Testo di lettura
William Blake (1757-1827), il grande poeta, pittore e mistico inglese del primo Romanticismo, così cantava l'impossibilità dell'amore umano:

«Never seek to tell thy love,
love that never told can be;
for the gentle wind does move
silently, invisibly.

I told my love, I told my love,
I told her all my heart;
trembling, cold, in ghastly fears,
ah! she doth depart.

Soon as she was gone from me,
a traveller came by,
silently, invisibly:
he took her with a sigh.»

Ed ecco la traduzione italiana di A. Bertolotti (in Bertolotti, Montali, Saviano, «I testi e il metodo. La poesia e il teatro», Milano, Minerva Italica, 2003, p. 91):

«Non cercare mai di dire il tuo amore,
l'amore che mai può essere detto;
come il vento dolce si muove

silenzioso, invisibile.
Ho detto il mio amore, il mio amore,
le ho detto tutto il mio cuore;
tremando di freddo, pieno d'orrore e paura,
ma lei se ne andò.

Appena si fu allontanata da me,
un viaggiatore passò,
silenzioso, invisibile;
la prese con un sospiro.»

In questa poesia di William Blake, scritta nel 1793, troviamo una sobria ed efficace rappresentazione della impossibilità di esprimere l'amore umano.
È un'esperienza antica quanto l'uomo e che, tuttavia, incessantemente si ripete, perché gli esseri umani non sono in grado di trarne un insegnamento e continuano a disperdere parole d'amore che non verranno raccolte, che non verranno comprese.

Righe del dataset
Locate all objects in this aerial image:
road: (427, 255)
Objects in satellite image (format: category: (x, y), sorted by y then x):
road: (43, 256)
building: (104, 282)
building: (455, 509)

Da svolgere
a) Secondo il testo su William Blake, in che anno fu scritta la poesia?
b) Riporta dal testo su William Blake il passo che comincia con "Ho detto il" e prosegue fino a "non verranno comprese.".

Risposte
a) Nel 1793.

b)
Ho detto il mio amore, il mio amore,
le ho detto tutto il mio cuore;
tremando di freddo, pieno d'orrore e paura,
ma lei se ne andò.

Appena si fu allontanata da me,
un viaggiatore passò,
silenzioso, invisibile;
la prese con un sospiro.»

In questa poesia di William Blake, scritta nel 1793, troviamo una sobria ed efficace rappresentazione della impossibilità di esprimere l'amore umano.
È un'esperienza antica quanto l'uomo e che, tuttavia, incessantemente si ripete, perché gli esseri umani non sono in grado di trarne un insegnamento e continuano a disperdere parole d'amore che non verranno raccolte, che non verranno comprese.